On day of FTC settlement, Path confirms photo geotagging privacy issue and says fix has been sent to Apple


On day of FTC settlement, Path confirms photo geotagging privacy issue and says fix has been sent to Apple

A new privacy flaw discovered in Path means it will geotag your posts on the social network even when you’ve explicitly disabled Location Services for the app. It does this by pulling the embedded EXIF tag location information from photos, which contain GPS coordinates, from any images you’ve attached in the iOS Camera Roll. After we notified Path of the discovery, the company says it has patched its app and a new version should be available as soon as Apple approves it in the App Store.

We were first alerted of this issue via a blog post by security researcher and hacker Jeffrey Paul late on Thursday night, and immediately contacted Path. A spokesperson responded this morning that the company was looking into the issue, and then this afternoon Dylan Casey, Path’s Product Manager, posted a comment on Paul’s blog.

The comment was also emailed to us. After thanking Jeffery, Casey stated the following:

We take user privacy very seriously here at Path. Here is what we have discovered and how we are responding:

1. We were unaware of this issue and have implemented a code change to ignore the EXIF tag location.
2. We have submitted a new version with this fix to the App Store for approval.
3. We have alerted Apple about the concerns you’ve outlined here and will be following up with them.

One note to clarify: If a Path user had location turned off and an image was taken with the Path camera, Path does not have the location data. This only affected photos taken with the Apple Camera and imported into Path.

The third point is worth noting, as Jeffrey asked readers of his blog: “Should Apple’s iOS allow applications for which Location Services are explicitly disabled to access location information embedded (by the iOS Camera app) in photos stored in the Camera Roll (when access to photos is granted)? I think the answer here is very clearly no.”

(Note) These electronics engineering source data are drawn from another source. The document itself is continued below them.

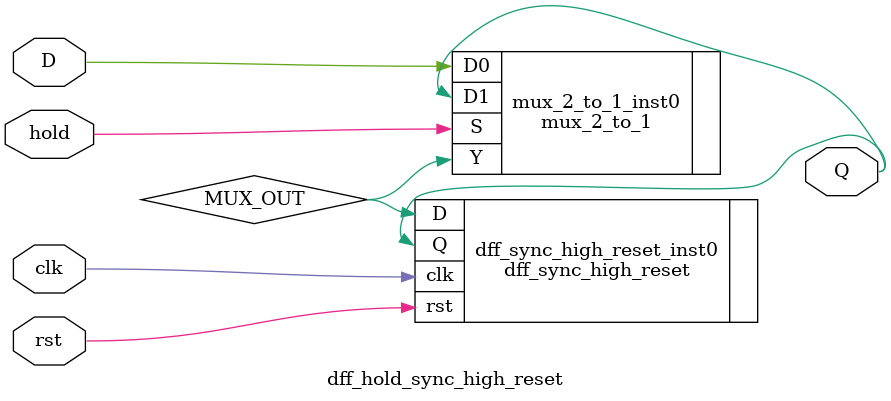
<source format=v>
module dff_hold_sync_high_reset (
  clk,
  rst,
  hold,
  D,
  Q);
  
  parameter DATA_WIDTH = 1;
  
  input                   clk;
  input                   rst;
  input                   hold;
  input  [DATA_WIDTH-1:0] D;
  output [DATA_WIDTH-1:0] Q;
  
  wire                    clk;
  wire                    rst;
  wire                    hold;
  wire   [DATA_WIDTH-1:0] D;
  wire   [DATA_WIDTH-1:0] Q;
  
  wire   [DATA_WIDTH-1:0] MUX_OUT;
  
  mux_2_to_1 # (
    .DATA_WIDTH(DATA_WIDTH)
  ) mux_2_to_1_inst0 (
    .D0(D),
    .D1(Q),
    .S(hold),
    .Y(MUX_OUT)
  ); 
  
  dff_sync_high_reset # (
    .DATA_WIDTH(DATA_WIDTH)
  ) dff_sync_high_reset_inst0 (
    .clk(clk),
    .rst(rst),
    .D(MUX_OUT),
    .Q(Q)
  );
  
endmodule

</source>
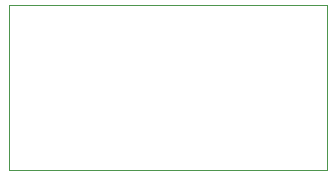
<source format=gm1>
G04 #@! TF.FileFunction,Profile,NP*
%FSLAX46Y46*%
G04 Gerber Fmt 4.6, Leading zero omitted, Abs format (unit mm)*
G04 Created by KiCad (PCBNEW 4.0.6-e0-6349~53~ubuntu16.04.1) date Fri Jun 23 14:49:20 2017*
%MOMM*%
%LPD*%
G01*
G04 APERTURE LIST*
%ADD10C,0.100000*%
G04 APERTURE END LIST*
D10*
X100000000Y-114000000D02*
X100000000Y-100000000D01*
X127000000Y-114000000D02*
X100000000Y-114000000D01*
X127000000Y-100000000D02*
X127000000Y-114000000D01*
X100000000Y-100000000D02*
X127000000Y-100000000D01*
M02*

</source>
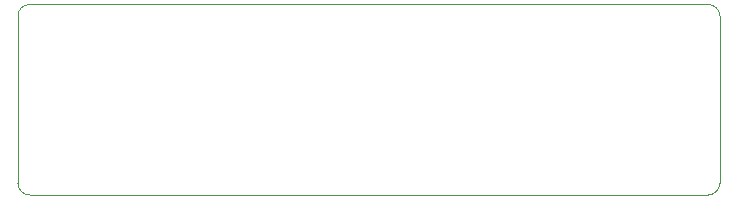
<source format=gbr>
%TF.GenerationSoftware,KiCad,Pcbnew,8.0.5*%
%TF.CreationDate,2024-12-02T19:35:40-06:00*%
%TF.ProjectId,Apple-II-HXC-Gotek-Adapter,4170706c-652d-4494-992d-4858432d476f,v1.0*%
%TF.SameCoordinates,Original*%
%TF.FileFunction,Profile,NP*%
%FSLAX46Y46*%
G04 Gerber Fmt 4.6, Leading zero omitted, Abs format (unit mm)*
G04 Created by KiCad (PCBNEW 8.0.5) date 2024-12-02 19:35:40*
%MOMM*%
%LPD*%
G01*
G04 APERTURE LIST*
%TA.AperFunction,Profile*%
%ADD10C,0.050000*%
%TD*%
G04 APERTURE END LIST*
D10*
X134636000Y-97790000D02*
G75*
G02*
X135636000Y-98790000I0J-1000000D01*
G01*
X76200000Y-98790000D02*
G75*
G02*
X77200000Y-97790000I1000000J0D01*
G01*
X135636000Y-112919000D02*
G75*
G02*
X134636000Y-113919000I-1000000J0D01*
G01*
X77200000Y-113919000D02*
G75*
G02*
X76200000Y-112919000I0J1000000D01*
G01*
X135636000Y-98790000D02*
X135636000Y-112919000D01*
X76200000Y-112919000D02*
X76200000Y-98790000D01*
X77200000Y-97790000D02*
X134636000Y-97790000D01*
X134636000Y-113919000D02*
X77200000Y-113919000D01*
M02*

</source>
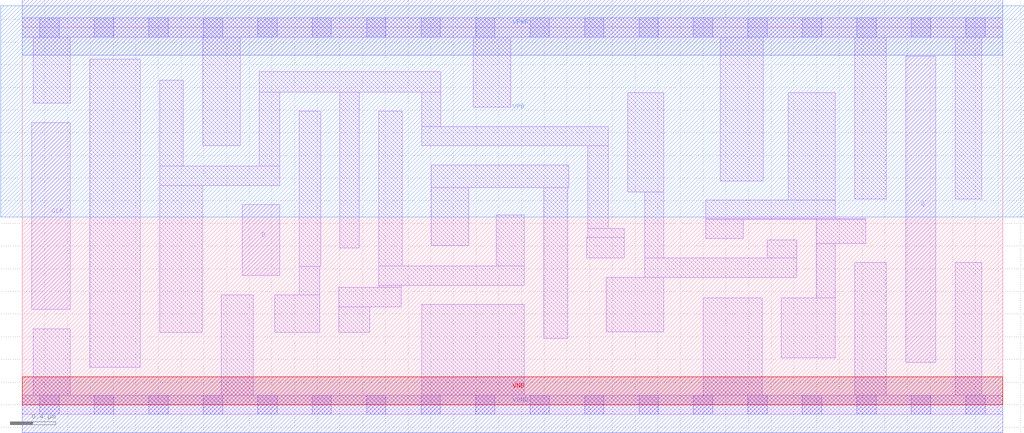
<source format=lef>
# Copyright 2020 The SkyWater PDK Authors
#
# Licensed under the Apache License, Version 2.0 (the "License");
# you may not use this file except in compliance with the License.
# You may obtain a copy of the License at
#
#     https://www.apache.org/licenses/LICENSE-2.0
#
# Unless required by applicable law or agreed to in writing, software
# distributed under the License is distributed on an "AS IS" BASIS,
# WITHOUT WARRANTIES OR CONDITIONS OF ANY KIND, either express or implied.
# See the License for the specific language governing permissions and
# limitations under the License.
#
# SPDX-License-Identifier: Apache-2.0

VERSION 5.7 ;
  NOWIREEXTENSIONATPIN ON ;
  DIVIDERCHAR "/" ;
  BUSBITCHARS "[]" ;
MACRO sky130_fd_sc_lp__dfxtp_2
  CLASS CORE ;
  FOREIGN sky130_fd_sc_lp__dfxtp_2 ;
  ORIGIN  0.000000  0.000000 ;
  SIZE  8.640000 BY  3.330000 ;
  SYMMETRY X Y R90 ;
  SITE unit ;
  PIN D
    ANTENNAGATEAREA  0.126000 ;
    DIRECTION INPUT ;
    USE SIGNAL ;
    PORT
      LAYER li1 ;
        RECT 1.940000 1.140000 2.270000 1.765000 ;
    END
  END D
  PIN Q
    ANTENNADIFFAREA  0.588000 ;
    DIRECTION OUTPUT ;
    USE SIGNAL ;
    PORT
      LAYER li1 ;
        RECT 7.785000 0.375000 8.050000 3.075000 ;
    END
  END Q
  PIN CLK
    ANTENNAGATEAREA  0.159000 ;
    DIRECTION INPUT ;
    USE CLOCK ;
    PORT
      LAYER li1 ;
        RECT 0.085000 0.840000 0.425000 2.490000 ;
    END
  END CLK
  PIN VGND
    DIRECTION INOUT ;
    USE GROUND ;
    PORT
      LAYER met1 ;
        RECT 0.000000 -0.245000 8.640000 0.245000 ;
    END
  END VGND
  PIN VNB
    DIRECTION INOUT ;
    USE GROUND ;
    PORT
      LAYER pwell ;
        RECT 0.000000 0.000000 8.640000 0.245000 ;
    END
  END VNB
  PIN VPB
    DIRECTION INOUT ;
    USE POWER ;
    PORT
      LAYER nwell ;
        RECT -0.190000 1.655000 8.830000 3.520000 ;
    END
  END VPB
  PIN VPWR
    DIRECTION INOUT ;
    USE POWER ;
    PORT
      LAYER met1 ;
        RECT 0.000000 3.085000 8.640000 3.575000 ;
    END
  END VPWR
  OBS
    LAYER li1 ;
      RECT 0.000000 -0.085000 8.640000 0.085000 ;
      RECT 0.000000  3.245000 8.640000 3.415000 ;
      RECT 0.095000  0.085000 0.425000 0.670000 ;
      RECT 0.095000  2.660000 0.425000 3.245000 ;
      RECT 0.595000  0.330000 1.040000 3.050000 ;
      RECT 1.210000  0.640000 1.585000 1.935000 ;
      RECT 1.210000  1.935000 2.270000 2.105000 ;
      RECT 1.210000  2.105000 1.420000 2.865000 ;
      RECT 1.590000  2.285000 1.920000 3.245000 ;
      RECT 1.755000  0.085000 2.035000 0.970000 ;
      RECT 2.090000  2.105000 2.270000 2.760000 ;
      RECT 2.090000  2.760000 3.690000 2.940000 ;
      RECT 2.225000  0.640000 2.620000 0.970000 ;
      RECT 2.440000  0.970000 2.620000 1.220000 ;
      RECT 2.440000  1.220000 2.630000 2.590000 ;
      RECT 2.790000  0.640000 3.060000 0.865000 ;
      RECT 2.790000  0.865000 3.340000 1.035000 ;
      RECT 2.800000  1.385000 2.970000 2.760000 ;
      RECT 3.140000  1.035000 3.340000 1.055000 ;
      RECT 3.140000  1.055000 4.425000 1.225000 ;
      RECT 3.140000  1.225000 3.350000 2.590000 ;
      RECT 3.520000  0.085000 4.425000 0.885000 ;
      RECT 3.520000  2.285000 5.165000 2.455000 ;
      RECT 3.520000  2.455000 3.690000 2.760000 ;
      RECT 3.605000  1.405000 3.935000 1.915000 ;
      RECT 3.605000  1.915000 4.815000 2.115000 ;
      RECT 3.975000  2.625000 4.305000 3.245000 ;
      RECT 4.175000  1.225000 4.425000 1.675000 ;
      RECT 4.595000  0.585000 4.805000 1.915000 ;
      RECT 4.975000  1.295000 5.305000 1.475000 ;
      RECT 4.985000  1.475000 5.305000 1.555000 ;
      RECT 4.985000  1.555000 5.165000 2.285000 ;
      RECT 5.145000  0.645000 5.655000 1.125000 ;
      RECT 5.335000  1.875000 5.655000 2.755000 ;
      RECT 5.485000  1.125000 6.825000 1.295000 ;
      RECT 5.485000  1.295000 5.655000 1.875000 ;
      RECT 6.000000  0.085000 6.520000 0.945000 ;
      RECT 6.025000  1.465000 6.355000 1.635000 ;
      RECT 6.025000  1.635000 7.435000 1.645000 ;
      RECT 6.025000  1.645000 7.165000 1.805000 ;
      RECT 6.150000  1.975000 6.530000 3.245000 ;
      RECT 6.565000  1.295000 6.825000 1.455000 ;
      RECT 6.690000  0.415000 7.165000 0.945000 ;
      RECT 6.750000  1.805000 7.165000 2.755000 ;
      RECT 6.995000  0.945000 7.165000 1.425000 ;
      RECT 6.995000  1.425000 7.435000 1.635000 ;
      RECT 7.335000  0.085000 7.615000 1.255000 ;
      RECT 7.335000  1.815000 7.615000 3.245000 ;
      RECT 8.220000  0.085000 8.455000 1.255000 ;
      RECT 8.220000  1.815000 8.455000 3.245000 ;
    LAYER mcon ;
      RECT 0.155000 -0.085000 0.325000 0.085000 ;
      RECT 0.155000  3.245000 0.325000 3.415000 ;
      RECT 0.635000 -0.085000 0.805000 0.085000 ;
      RECT 0.635000  3.245000 0.805000 3.415000 ;
      RECT 1.115000 -0.085000 1.285000 0.085000 ;
      RECT 1.115000  3.245000 1.285000 3.415000 ;
      RECT 1.595000 -0.085000 1.765000 0.085000 ;
      RECT 1.595000  3.245000 1.765000 3.415000 ;
      RECT 2.075000 -0.085000 2.245000 0.085000 ;
      RECT 2.075000  3.245000 2.245000 3.415000 ;
      RECT 2.555000 -0.085000 2.725000 0.085000 ;
      RECT 2.555000  3.245000 2.725000 3.415000 ;
      RECT 3.035000 -0.085000 3.205000 0.085000 ;
      RECT 3.035000  3.245000 3.205000 3.415000 ;
      RECT 3.515000 -0.085000 3.685000 0.085000 ;
      RECT 3.515000  3.245000 3.685000 3.415000 ;
      RECT 3.995000 -0.085000 4.165000 0.085000 ;
      RECT 3.995000  3.245000 4.165000 3.415000 ;
      RECT 4.475000 -0.085000 4.645000 0.085000 ;
      RECT 4.475000  3.245000 4.645000 3.415000 ;
      RECT 4.955000 -0.085000 5.125000 0.085000 ;
      RECT 4.955000  3.245000 5.125000 3.415000 ;
      RECT 5.435000 -0.085000 5.605000 0.085000 ;
      RECT 5.435000  3.245000 5.605000 3.415000 ;
      RECT 5.915000 -0.085000 6.085000 0.085000 ;
      RECT 5.915000  3.245000 6.085000 3.415000 ;
      RECT 6.395000 -0.085000 6.565000 0.085000 ;
      RECT 6.395000  3.245000 6.565000 3.415000 ;
      RECT 6.875000 -0.085000 7.045000 0.085000 ;
      RECT 6.875000  3.245000 7.045000 3.415000 ;
      RECT 7.355000 -0.085000 7.525000 0.085000 ;
      RECT 7.355000  3.245000 7.525000 3.415000 ;
      RECT 7.835000 -0.085000 8.005000 0.085000 ;
      RECT 7.835000  3.245000 8.005000 3.415000 ;
      RECT 8.315000 -0.085000 8.485000 0.085000 ;
      RECT 8.315000  3.245000 8.485000 3.415000 ;
  END
END sky130_fd_sc_lp__dfxtp_2
END LIBRARY

</source>
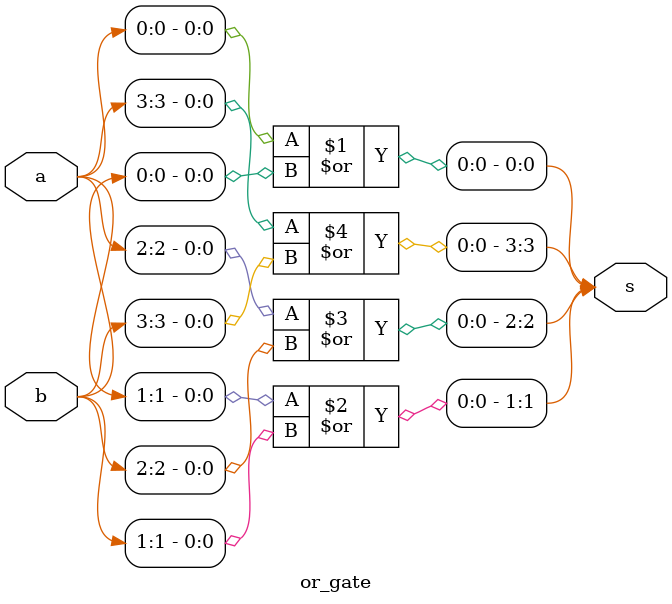
<source format=v>
/*
===============================================================================================
||                                   TOP MODULE                                              ||
===============================================================================================
*/
module alu(
    input [3:0] a,
    input [3:0] b,
    input [1:0] sel,
    output[3:0] result,
    output carry_out,
    output zero
);
    wire [3:0] add_r;
    wire [3:0] sub_r;
    wire [3:0] and_r;
    wire [3:0] or_r;
    wire carry_add;
    wire carry_sub;


    add dut_add(
        .a(a),
        .b(b),
        .c_in(1'b0),
        .s(add_r),
        .c_out(carry_add)
    );

    sub dut_sub(
        .a(a),
        .b(b),
        .c_in(1'b0),
        .s(sub_r),
        .c_out(carry_sub)
    );

    mux4_1 mux(
        .sel(sel),
        .d0(carry_add),
        .d1(carry_sub),
        .d2(1'b0),
        .d3(1'b0),
        .y(carry_out)
    );

   
    and_gate dut_and(
        .a(a),
        .b(b),
        .s(and_r)
    );

    or_gate dut_or(
        .a(a),
        .b(b),
        .s(or_r)
    );

    mux4_4 dut_mux(
        .sel(sel),
        .add_r(add_r),
        .sub_r(sub_r),
        .and_r(and_r),
        .or_r(or_r),
        .result(result),
        .zero(zero)
    );



endmodule


/*
===============================================================================================
||                                   MUX4_4                                                  ||
===============================================================================================
*/
module mux4_4(
    input wire [1:0] sel,
    input wire [3:0] add_r,
    input wire [3:0] sub_r,
    input wire [3:0] and_r,
    input wire [3:0] or_r,
    output [3:0] result,
    output zero
);

    genvar i;
    generate 
        for(i=0; i<4; i=i+1) begin:mux4_4
            mux4_1 mux(
                .sel(sel),
                .d0(add_r[i]),
                .d1(sub_r[i]),
                .d2(and_r[i]),
                .d3(or_r[i]),
                .y(result[i])
            );
        end
    endgenerate

    assign zero = ~(result[0] | result[1] | result[2] | result[3]);
    
endmodule

module mux4_1(
    input  wire [1:0] sel,
    input  wire d0, d1, d2, d3,
    output wire y
);

    wire [3:0] temp_y;
    wire sel_val_3, sel_val_2, sel_val_1, sel_val_0;
    wire y2, y1;

    // Chọn d3: khi sel == 11 → sel_val_3 = sel[1] & sel[0]
    assign sel_val_3 = sel[1] & sel[0];
    assign temp_y[3] = d3 & sel_val_3;

    // Chọn giữa temp_y[3] và d2 (khi sel == 10)
    assign sel_val_2 = sel[1] & ~sel[0];
    mux2_1 mux_d2 (
        .a(temp_y[3]),
        .b(d2),
        .sel(sel_val_2),
        .y(temp_y[2])
    );

    // Chọn giữa temp_y[2] và d1 (khi sel == 01)
    assign sel_val_1 = ~sel[1] & sel[0];
    mux2_1 mux_d1 (
        .a(temp_y[2]),
        .b(d1),
        .sel(sel_val_1),
        .y(temp_y[1])
    );

    // Chọn giữa temp_y[1] và d0 (khi sel == 00)
    assign sel_val_0 = ~sel[1] & ~sel[0];
    mux2_1 mux_d0 (
        .a(temp_y[1]),
        .b(d0),
        .sel(sel_val_0),
        .y(temp_y[0])
    );

    assign y = temp_y[0];

endmodule


module mux2_1(
    input  wire a,
    input  wire b,
    input  wire sel,
    output wire y
);
    assign y = (a & ~sel) | (b & sel);
endmodule


/*
===============================================================================================
||                                       ADD                                                 ||
===============================================================================================
*/
module add (
    input [3:0] a,
    input [3:0] b,
    input c_in,
    output [3:0] s,
    output c_out
);
    wire [4:0] c;
    assign c[0] = 1'b0;

    genvar i;
    generate 
        for(i=0; i<4; i=i+1) begin: ripple_carry_adder
        full_adder fa(
            .a(a[i]),
            .b(b[i]),
            .c_in(c[i]),
            .s(s[i]),
            .c_out(c[i+1])
        );
        end
    endgenerate
    assign c_out = c[4];

endmodule
module full_adder (
    input a,b,c_in,
    output s,c_out
);

    assign s = a^b^c_in;
    assign c_out = a&b | a&c_in | b&c_in;
endmodule

/*
===============================================================================================
||                                   SUB                                                     ||
===============================================================================================
*/

module sub(  
    input [3:0] a,
    input [3:0] b,
    input c_in,
    output [3:0] s,
    output c_out
);
    wire [3:0] b_n;
    wire [3:0] b_in;
    wire c;

    genvar i;
    generate 
        for(i=0; i<4; i=i+1) begin : sub
            assign b_n[i] = b[i] ^ 1'b1;
        end
    endgenerate

    add add1(
        .a(b_n),
        .b(4'b0001),
        .c_in(1'b0),
        .s(b_in),
        .c_out(c)
    );

    add add2(
        .a(a),
        .b(b_in),
        .c_in(1'b0),
        .s(s),
        .c_out(c_out)
    );

endmodule

/*
===============================================================================================
||                                   AND_GATE                                                ||
===============================================================================================
*/

module and_gate (
    input [3:0] a,
    input [3:0] b,
    output [3:0] s
);
    genvar i;
    generate
        for(i=0; i<4; i=i+1) begin : and_gate
            assign s[i] = a[i] & b[i];
        end
    endgenerate

endmodule

/*
===============================================================================================
||                                   OR_GATE                                                 ||
===============================================================================================
*/
module or_gate (
    input [3:0] a,
    input [3:0] b,
    output [3:0] s
);
    genvar i;
    generate
        for(i=0; i<4; i=i+1) begin : or_gate
            assign s[i] = a[i] | b[i];
        end
    endgenerate

endmodule
</source>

Last year, Path admitted to collecting and storing personal information from the iOS address book even if the user didn’t give it permission to, and quickly released an update the next day, but not before being hit with a massive backlash. After all that, Apple changed its policies so that apps require explicit user permission to access Address Book data.

Jeffrey is calling for the same thing when it comes to EXIF location tags in photos:

If you disable location services for an app, for example, a photo-sharing app or social network, yet take a photo every day (using the Camera app) and then later use that same application (which you have not granted access to your position) to upload that photo, the OS should prohibit the application from detecting your location via the EXIF information in that photo. Otherwise, the app will still have your location on a regular basis, despite the clear opposite intent being expressed by the user (through the disabling of location services for that particular app). This seems pretty clear to me.

Jeffrey has alerted Apple, and now it seems Path has done the same thing. That’s quite a way to show it cares; after all, the company today settled with the FTC for $800,000 and likely wants to avoid anything similar from happening again.